Yes, they want the same out in politics that Richard Dawkins, Christopher Hitchens, and others complaining about religious people taking: that you have to respect their opinion etc.

Though not one used by theists or creationists (that I know of anyways), it's still a very annoying argument:

How about when socialists resort to stupid rhetoric like "Wage slavery"?
Like this one picture I saw in a video rebutting the idea with a woman sitting thinking: "Wage-slavery or starvation?  That's not a choice, It's a threat!"
An idea that Me and Shane have both beaten to death in the comments to his videos.
"When the mob and the press and the whole world tell you to move, your job is to plant yourself like a tree beside the river of truth, and tell the whole world—'No. You move.'"
-Captain America, Amazing Spider-Man 537

One more way the statists seem to be like the ultra-religious: Just as the ultra-religious seem not to have even read the Bible and understand little about what it says, the statists likewise seem not to have read the Constitution and understand little about what it says or even what it's for.

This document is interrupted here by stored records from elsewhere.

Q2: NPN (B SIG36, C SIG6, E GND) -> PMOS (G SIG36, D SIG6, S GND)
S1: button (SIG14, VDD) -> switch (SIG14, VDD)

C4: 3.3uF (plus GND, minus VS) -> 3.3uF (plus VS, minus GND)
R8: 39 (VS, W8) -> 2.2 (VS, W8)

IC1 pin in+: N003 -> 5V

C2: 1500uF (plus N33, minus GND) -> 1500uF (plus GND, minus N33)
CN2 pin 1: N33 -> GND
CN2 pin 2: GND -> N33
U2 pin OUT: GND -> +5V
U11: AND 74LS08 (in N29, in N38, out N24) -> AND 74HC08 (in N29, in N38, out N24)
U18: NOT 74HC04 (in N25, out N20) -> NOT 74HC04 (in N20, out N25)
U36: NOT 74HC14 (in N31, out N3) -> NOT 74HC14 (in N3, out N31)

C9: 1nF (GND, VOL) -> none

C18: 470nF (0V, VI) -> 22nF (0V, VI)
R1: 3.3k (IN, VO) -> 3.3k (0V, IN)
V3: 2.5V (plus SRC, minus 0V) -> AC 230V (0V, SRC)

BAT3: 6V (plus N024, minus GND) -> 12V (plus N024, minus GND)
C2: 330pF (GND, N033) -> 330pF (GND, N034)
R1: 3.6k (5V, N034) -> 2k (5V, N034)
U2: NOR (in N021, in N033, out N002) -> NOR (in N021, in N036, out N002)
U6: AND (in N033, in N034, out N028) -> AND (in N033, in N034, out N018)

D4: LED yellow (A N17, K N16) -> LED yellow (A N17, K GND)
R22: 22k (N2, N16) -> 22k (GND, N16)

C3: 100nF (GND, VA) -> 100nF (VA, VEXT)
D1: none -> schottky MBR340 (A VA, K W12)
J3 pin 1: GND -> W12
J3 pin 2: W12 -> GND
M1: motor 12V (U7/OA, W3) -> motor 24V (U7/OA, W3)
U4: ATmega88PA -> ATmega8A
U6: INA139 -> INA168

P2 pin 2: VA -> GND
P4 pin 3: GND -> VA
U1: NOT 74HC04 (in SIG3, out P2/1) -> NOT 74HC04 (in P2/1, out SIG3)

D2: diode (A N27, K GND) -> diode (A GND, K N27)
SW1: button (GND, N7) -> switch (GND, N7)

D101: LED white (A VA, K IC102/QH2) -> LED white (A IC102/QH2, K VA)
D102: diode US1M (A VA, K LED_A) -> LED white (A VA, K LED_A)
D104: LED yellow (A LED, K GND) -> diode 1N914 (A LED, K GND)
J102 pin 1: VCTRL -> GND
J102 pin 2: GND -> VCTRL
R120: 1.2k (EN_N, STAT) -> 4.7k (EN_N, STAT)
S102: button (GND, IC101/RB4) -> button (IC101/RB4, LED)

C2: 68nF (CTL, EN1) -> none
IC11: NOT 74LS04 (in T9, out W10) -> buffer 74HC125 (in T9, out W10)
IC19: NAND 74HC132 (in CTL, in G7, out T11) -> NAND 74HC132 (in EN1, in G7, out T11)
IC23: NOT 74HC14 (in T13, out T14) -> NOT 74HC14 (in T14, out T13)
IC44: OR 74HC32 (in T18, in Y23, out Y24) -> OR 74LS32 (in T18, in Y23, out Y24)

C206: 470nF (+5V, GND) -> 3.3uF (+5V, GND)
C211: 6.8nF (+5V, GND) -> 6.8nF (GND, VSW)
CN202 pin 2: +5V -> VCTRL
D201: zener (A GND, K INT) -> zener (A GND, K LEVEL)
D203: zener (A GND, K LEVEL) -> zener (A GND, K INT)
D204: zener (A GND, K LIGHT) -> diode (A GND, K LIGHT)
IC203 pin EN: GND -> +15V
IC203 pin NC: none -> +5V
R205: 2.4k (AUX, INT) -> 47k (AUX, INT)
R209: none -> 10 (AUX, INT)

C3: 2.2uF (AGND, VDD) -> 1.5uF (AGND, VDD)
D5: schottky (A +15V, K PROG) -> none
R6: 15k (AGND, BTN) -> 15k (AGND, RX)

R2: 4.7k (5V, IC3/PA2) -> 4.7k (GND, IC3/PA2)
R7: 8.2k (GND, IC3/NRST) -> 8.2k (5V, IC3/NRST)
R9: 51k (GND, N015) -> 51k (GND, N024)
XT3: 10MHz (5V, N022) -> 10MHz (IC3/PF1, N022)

Another similarity is, just as you can be whatever religion you want in a secular system but you can't be an atheist in a theocracy, you can practice whatever political philosophy you wish in a libertarian system but you can't practice libertarianism in a statist system.

Here's something else I've noticed:

Every now and then, we get a creationist claiming he was once an atheist or "evolutionist" or whatever, but he's absolutely unable to speak intelligibly about the theory of evolution, or why atheists reject God, or whatever.